By allowing Russian flights, “Won’t the message we end up sending be that [for Japan] making money is more important than saving lives?” ーMasahisa Sato



Passenger planes owned by Russia's airlines, including Aeroflot and Rossiya, are parked at Sheremetyevo International Airport in Moscow, Russia March 1, 2022. REUTERS/Marina Lystseva

Japan should immediately ban Russian aircraft from entering its airspace as part of the sanctions in response to Russia’s invasion of Ukraine. This is not a time for hesitation on the part of Prime Minister Fumio Kishida.  

The United States, the United Kingdom, the European Union, Canada, and many other countries have banned flights of Russian aircraft through their national airspaces. In retaliation, the regime of Vladimir Putin has forbidden aircraft from these countries to fly through Russia’s territorial airspace. 

The Japanese government has announced additional trade sanctions on Russia, including the export of oil refinery machinery and equipment. Nonetheless, a ban on Russian aircraft entering Japanese airspace has not been included among them. 

The question is why Japan should be the only one of the G7 nations to forgo banning such flights. 

It is unacceptable to allow aircraft belonging to the aggressor Russia to fly through skies around the world, including Japan’s own, until the Russian military has completely withdrawn from Ukraine and aircraft of all nations can fly safely through Ukrainian skies. 

Speaking before the Diet, Prime Minister Kishida said, “Although various nations are in broad agreement on the measures (sanctions), there are differences in details.” He thereby showed hesitancy towards adopting a flight ban among the sanctions. 

If Japan were to ban Russian flights in its airspace, Russia in turn would be sure to ban Japanese aircraft from flying through its airspace. Flights from Japan to European cities would then not be able to fly by the shortest routes through Russian skies, but would instead have to take longer, roundabout routes. Using these alternative flight paths would take more time and expend more aviation fuel. 

Prime Minister Fumio Kishida answers questions in a Diet session.

It is said that some members of the Kishida administration have raised concerns about the economic losses that will be incurred, especially in terms of logistics and distribution. 

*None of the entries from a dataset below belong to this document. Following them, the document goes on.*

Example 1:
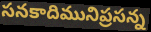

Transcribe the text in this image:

సనకాదిమునిప్రసన్న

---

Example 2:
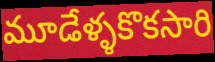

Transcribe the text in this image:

మూడేళ్ళకొకసారి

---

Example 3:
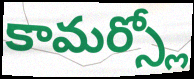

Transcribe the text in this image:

కామర్స్లో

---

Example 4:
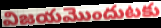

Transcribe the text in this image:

విజయమొందుటకు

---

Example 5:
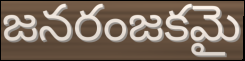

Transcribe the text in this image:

జనరంజకమైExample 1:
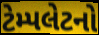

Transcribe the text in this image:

ટેમ્પલેટનો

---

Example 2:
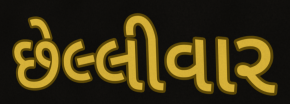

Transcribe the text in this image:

છેલ્લીવાર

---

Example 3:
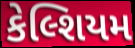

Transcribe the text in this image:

કેલ્શિયમ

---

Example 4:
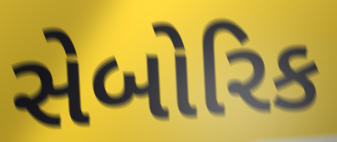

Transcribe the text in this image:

સેબોરિક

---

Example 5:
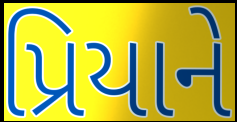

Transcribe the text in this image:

પ્રિયાને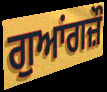
ਗੁਆਂਗਜ਼ੌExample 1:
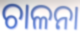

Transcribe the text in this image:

ଚାଳନା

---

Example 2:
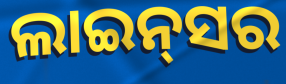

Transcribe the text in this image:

ଲାଇନ୍‌ସର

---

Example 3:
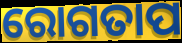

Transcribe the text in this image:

ରୋଗତାପ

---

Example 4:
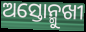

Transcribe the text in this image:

ଅସ୍ତୋନ୍ମୁଖୀ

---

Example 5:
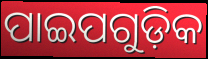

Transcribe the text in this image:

ପାଇପଗୁଡ଼ିକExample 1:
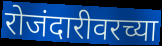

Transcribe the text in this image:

रोजंदारीवरच्या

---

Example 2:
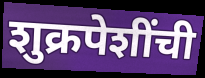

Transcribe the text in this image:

शुक्रपेशींची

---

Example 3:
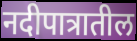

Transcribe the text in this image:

नदीपात्रातील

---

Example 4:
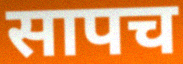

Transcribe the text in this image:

सापच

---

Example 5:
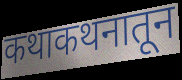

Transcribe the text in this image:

कथाकथनातून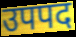
उपपद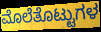
ಮೊಲೆತೊಟ್ಟುಗಳ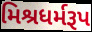
મિશ્રધર્મરૂપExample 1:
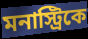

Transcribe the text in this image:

মনাস্ট্রিকে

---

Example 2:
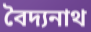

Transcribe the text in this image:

বৈদ্যনাথ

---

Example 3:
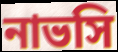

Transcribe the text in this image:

নাভসি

However, the fact is that since March 4, Japan Airlines (JAL) and All Nippon Airways (ANA) have rerouted their flights around Russian airspace. JAL has also suspended its flights to Moscow. Nor are Russian flights to Japan taking place.

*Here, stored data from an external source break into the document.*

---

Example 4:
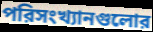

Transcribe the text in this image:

পরিসংখ্যানগুলোর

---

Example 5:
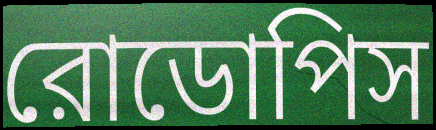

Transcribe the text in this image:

রোডোপিসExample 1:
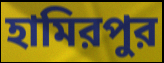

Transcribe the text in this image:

হামিরপুর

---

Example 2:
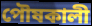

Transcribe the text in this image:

পৌষকালী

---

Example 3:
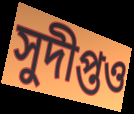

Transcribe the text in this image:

সুদীপ্তও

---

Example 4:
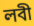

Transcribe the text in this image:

লবী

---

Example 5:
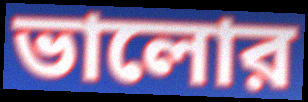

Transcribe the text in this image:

ভালোরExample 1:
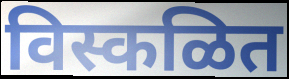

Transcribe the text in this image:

विस्कळित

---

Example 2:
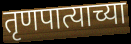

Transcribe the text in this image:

तृणपात्याच्या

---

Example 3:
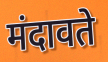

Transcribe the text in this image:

मंदावते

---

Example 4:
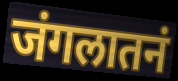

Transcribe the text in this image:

जंगलातनं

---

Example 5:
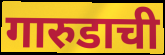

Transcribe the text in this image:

गारुडाची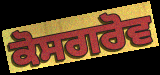
ਕੋਸਗਰੋਵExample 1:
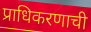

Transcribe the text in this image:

प्राधिकरणाची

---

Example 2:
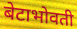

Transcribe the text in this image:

बेटाभोवती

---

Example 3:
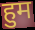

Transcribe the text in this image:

हुम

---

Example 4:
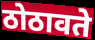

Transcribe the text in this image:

By flying around Russian airspace, airlines no longer have to pay the rather steep overflight charges Russia demands. In any event, special considerations for cargo flights provide no justification for holding back from applying sanctions on Moscow. 

The Putin regime has already designated Japan and other countries that have imposed sanctions on it as “unfriendly nations.” And President Putin himself has likened the sanctions on Russia to an “an act of war.” 

Consequently, flying through Russian skies is already dangerous. 

Diet member Masahisa Sato, chairman of the Foreign Affairs Division of the Liberal Democratic Party, has lambasted the government’s response, declaring, “Won’t the message we end up sending be that [for Japan] making money is more important than saving [Ukrainian] lives?”

Furthermore, if there is a crisis involving Japan or Taiwan, if Western countries were to demur in imposing sanctions, citing logistics and distribution considerations, Japan would be in no position to object. 

We are talking about an ongoing war of aggression. Prime Minister Kishida needs to look at the big picture and ban Russian flights.